Thanks for the heads up. I guess the same for the feeder goldfish....


----------



## Corwin (May 23, 2010)

yeah prety much


----------



## Corwin (May 23, 2010)

its really easy to tell when they are dead though, when they are alive they are prety much transparent (except their main body in which you can see their dinners being digested) when they are dead they turn a milky cream color, and are realy easy to spot.

Also it is a good idea to keep them with live plants as they will supliment their diet by grooming the plant (though I have heard that ferts are bad for them, so if you dont have a substrate that plants can grow in without added nutrients dont get plants, they will do fine)

I recomend if you dont have live plants and cant keep them without additives, get something like some caves or something for them to hide in (also they aparantly like java moss)


----------



## FishMatt (May 12, 2010)

I have caves in my tank but I can't have live plant because of my pleco. Should a pet store have the moss?


----------



## Corwin (May 23, 2010)

most LFS have it yeah, though the caves might be enough provided theres nothing else inhabiting them


----------



## FishMatt (May 12, 2010)

Well one of my caves has a Featherfin catfish in it but he is not mean at all my other log has a pictus living in it but he might not notice the shrimps and the pleco is there sometimes but he is very nice also.


----------



## Corwin (May 23, 2010)

honestly, they are really inexpensive, and seeing as they can be viewed as feeders I would just say get some and find out what happens


----------



## Citizen Snips (Jan 6, 2010)

snails, especially golden apple/inca/mystery tend to float when they are happy and full. Mine used to float all the time and when ready to feed or explore sink back to the bottom of the tank. They take in a bubble of air and expel it when they want to land.

No reason to worry. You'll know when a snail is dead because they STINK.


----------



## FishMatt (May 12, 2010)

Thanks, I just smelt the cup I have him in It STINKS so he is dead


----------



## FishMatt (May 12, 2010)

Hi again, Okay my Black Snail died I haven't got the shrimp yet but then my snail in the 20 died so I replaced him and now this morning I floating this is just crazy weird. Could he have killed himself? Because his door is closed and part of his flesh is hanging out? I'll put him in a cup like the last one so I'm screwed. Is this a good price for shrimp 33 cents? And this is my at LFS ?

Here is pic of him


----------



## Corwin (May 23, 2010)

33 cents is a very good price for ghost shrimp, lol and if its any other shrimp besides ghost/glass shrimp its an AMAZING price (so low that I would wonder about it infact).

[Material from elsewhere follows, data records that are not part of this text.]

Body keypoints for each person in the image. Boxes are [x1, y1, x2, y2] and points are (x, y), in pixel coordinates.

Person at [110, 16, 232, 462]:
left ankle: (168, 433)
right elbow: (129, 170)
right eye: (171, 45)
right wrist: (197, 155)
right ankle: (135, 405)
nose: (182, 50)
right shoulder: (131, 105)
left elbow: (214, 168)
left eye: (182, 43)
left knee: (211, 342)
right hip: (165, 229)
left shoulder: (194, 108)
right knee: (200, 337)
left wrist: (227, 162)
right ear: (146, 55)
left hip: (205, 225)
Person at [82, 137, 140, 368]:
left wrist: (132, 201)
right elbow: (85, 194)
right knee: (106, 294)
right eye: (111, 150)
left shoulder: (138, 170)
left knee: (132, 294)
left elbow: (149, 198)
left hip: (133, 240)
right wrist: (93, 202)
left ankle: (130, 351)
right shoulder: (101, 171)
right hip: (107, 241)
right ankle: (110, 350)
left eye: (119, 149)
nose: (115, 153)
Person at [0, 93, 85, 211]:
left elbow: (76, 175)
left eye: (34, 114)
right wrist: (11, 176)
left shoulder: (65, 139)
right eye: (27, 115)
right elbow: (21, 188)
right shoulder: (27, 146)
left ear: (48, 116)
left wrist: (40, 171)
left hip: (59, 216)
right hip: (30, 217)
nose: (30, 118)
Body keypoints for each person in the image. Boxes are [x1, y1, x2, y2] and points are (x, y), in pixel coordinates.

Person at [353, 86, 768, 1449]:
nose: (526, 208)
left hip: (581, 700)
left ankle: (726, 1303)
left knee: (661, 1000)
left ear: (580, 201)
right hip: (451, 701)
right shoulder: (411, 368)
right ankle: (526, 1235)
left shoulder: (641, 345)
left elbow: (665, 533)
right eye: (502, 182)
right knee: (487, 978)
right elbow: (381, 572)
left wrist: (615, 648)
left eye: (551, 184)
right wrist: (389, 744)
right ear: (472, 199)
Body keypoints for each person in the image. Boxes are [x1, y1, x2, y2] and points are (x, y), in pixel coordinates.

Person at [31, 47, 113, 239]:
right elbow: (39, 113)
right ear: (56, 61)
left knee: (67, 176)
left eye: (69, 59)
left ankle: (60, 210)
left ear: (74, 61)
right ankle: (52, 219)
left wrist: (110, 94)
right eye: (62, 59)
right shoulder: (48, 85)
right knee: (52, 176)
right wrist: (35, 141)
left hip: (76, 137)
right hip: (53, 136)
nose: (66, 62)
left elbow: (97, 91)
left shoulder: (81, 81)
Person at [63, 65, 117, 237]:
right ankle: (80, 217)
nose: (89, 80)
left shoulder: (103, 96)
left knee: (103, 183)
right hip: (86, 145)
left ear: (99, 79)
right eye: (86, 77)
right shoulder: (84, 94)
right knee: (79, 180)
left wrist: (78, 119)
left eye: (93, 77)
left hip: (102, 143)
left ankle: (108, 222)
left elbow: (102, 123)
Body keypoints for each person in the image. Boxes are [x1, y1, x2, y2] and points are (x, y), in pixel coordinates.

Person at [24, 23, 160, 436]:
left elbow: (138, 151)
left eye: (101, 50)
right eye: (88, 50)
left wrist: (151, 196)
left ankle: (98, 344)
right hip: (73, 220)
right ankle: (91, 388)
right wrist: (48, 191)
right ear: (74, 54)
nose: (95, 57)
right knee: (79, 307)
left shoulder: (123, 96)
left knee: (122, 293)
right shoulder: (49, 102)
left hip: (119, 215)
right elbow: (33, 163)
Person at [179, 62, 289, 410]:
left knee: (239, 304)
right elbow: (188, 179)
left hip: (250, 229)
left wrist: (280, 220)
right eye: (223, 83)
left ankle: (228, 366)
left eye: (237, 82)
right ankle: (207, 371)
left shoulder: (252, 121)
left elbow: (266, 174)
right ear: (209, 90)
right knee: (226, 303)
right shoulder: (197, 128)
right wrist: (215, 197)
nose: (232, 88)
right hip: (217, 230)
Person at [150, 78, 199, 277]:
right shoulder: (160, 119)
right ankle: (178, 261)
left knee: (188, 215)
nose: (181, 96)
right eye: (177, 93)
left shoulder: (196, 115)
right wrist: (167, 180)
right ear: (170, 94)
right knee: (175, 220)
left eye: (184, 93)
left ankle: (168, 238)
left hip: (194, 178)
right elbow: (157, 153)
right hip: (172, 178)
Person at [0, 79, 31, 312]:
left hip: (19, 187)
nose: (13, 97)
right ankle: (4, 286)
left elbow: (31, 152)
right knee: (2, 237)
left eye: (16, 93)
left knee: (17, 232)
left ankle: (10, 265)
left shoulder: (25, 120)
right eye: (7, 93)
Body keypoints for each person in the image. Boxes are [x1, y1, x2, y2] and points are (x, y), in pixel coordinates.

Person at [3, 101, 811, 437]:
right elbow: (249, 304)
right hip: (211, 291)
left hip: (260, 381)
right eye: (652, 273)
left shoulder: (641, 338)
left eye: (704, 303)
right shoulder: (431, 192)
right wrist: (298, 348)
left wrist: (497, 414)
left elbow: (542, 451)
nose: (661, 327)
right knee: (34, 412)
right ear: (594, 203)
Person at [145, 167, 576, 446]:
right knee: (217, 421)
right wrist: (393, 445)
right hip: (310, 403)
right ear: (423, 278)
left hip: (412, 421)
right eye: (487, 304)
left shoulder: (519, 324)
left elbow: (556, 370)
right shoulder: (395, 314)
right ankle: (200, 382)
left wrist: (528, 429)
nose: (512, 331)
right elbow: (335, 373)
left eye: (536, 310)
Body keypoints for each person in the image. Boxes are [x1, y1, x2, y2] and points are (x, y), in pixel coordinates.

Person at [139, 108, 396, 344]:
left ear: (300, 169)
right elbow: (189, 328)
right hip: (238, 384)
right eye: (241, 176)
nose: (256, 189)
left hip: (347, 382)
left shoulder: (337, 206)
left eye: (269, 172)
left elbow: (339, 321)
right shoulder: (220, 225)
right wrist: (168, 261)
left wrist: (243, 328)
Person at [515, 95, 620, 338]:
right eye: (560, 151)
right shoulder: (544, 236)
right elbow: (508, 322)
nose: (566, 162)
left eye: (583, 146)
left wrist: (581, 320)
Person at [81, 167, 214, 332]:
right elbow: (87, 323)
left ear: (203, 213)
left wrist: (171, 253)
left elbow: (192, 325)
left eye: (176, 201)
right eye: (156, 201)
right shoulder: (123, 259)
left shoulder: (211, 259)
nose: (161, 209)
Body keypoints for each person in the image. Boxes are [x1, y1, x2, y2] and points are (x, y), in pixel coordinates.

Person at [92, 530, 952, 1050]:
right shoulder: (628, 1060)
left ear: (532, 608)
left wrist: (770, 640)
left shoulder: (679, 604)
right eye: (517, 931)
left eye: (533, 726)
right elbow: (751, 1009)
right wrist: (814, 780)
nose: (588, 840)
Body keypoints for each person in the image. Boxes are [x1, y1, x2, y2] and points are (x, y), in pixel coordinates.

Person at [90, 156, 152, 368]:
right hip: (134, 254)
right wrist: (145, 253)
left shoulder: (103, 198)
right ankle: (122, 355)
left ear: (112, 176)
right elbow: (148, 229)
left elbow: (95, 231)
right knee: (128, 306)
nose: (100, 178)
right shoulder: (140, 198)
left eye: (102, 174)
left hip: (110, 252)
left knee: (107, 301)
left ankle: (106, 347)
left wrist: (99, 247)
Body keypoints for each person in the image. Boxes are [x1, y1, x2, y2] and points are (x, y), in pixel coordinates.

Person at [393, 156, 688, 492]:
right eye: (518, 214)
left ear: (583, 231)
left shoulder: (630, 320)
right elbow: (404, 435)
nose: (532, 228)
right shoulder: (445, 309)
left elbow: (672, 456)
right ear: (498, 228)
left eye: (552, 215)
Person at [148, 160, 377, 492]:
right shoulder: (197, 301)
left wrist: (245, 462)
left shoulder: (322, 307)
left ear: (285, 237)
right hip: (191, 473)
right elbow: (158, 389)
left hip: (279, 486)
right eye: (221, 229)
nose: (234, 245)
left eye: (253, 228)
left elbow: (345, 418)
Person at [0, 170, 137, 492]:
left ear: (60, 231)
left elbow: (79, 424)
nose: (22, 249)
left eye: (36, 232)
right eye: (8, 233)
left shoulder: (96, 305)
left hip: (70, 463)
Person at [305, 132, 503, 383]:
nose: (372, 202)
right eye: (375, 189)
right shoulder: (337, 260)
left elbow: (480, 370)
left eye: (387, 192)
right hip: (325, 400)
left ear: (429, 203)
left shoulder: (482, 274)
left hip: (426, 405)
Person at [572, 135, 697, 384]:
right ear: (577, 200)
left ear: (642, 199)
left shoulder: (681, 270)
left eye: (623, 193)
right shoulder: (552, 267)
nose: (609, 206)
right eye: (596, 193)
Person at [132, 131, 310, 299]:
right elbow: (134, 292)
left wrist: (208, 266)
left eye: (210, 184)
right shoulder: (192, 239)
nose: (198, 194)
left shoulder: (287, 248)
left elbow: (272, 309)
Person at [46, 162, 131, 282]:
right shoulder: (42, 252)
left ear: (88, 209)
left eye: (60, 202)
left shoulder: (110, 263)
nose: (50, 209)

You may want to hold off on picking up those shrimp untill you know what is killing your snails, inverts in general are sensitive to additives in the water, and shrimp are by no means an exception.

Run a few tests on your water, and if you can get one of your LFS (pet smarts do it too) to do a test on your water and give you a readout on its various stats. 

Also how long did you have the first snail for and did you buy them in the same place?

edit; from the picture you showed he may or may not be dead, he could just be hiding out inside his shell for one reason or another.


----------



## FishMatt (May 12, 2010)

I'll take a sample to PetSmart when I go back. I thought the price was kinda low but I'd ask you first Thanks.


----------



## Corwin (May 23, 2010)

np, as I said they should be cheap as they are often sold as feeders, also dont forget to expect a few to not survive when you get them though


----------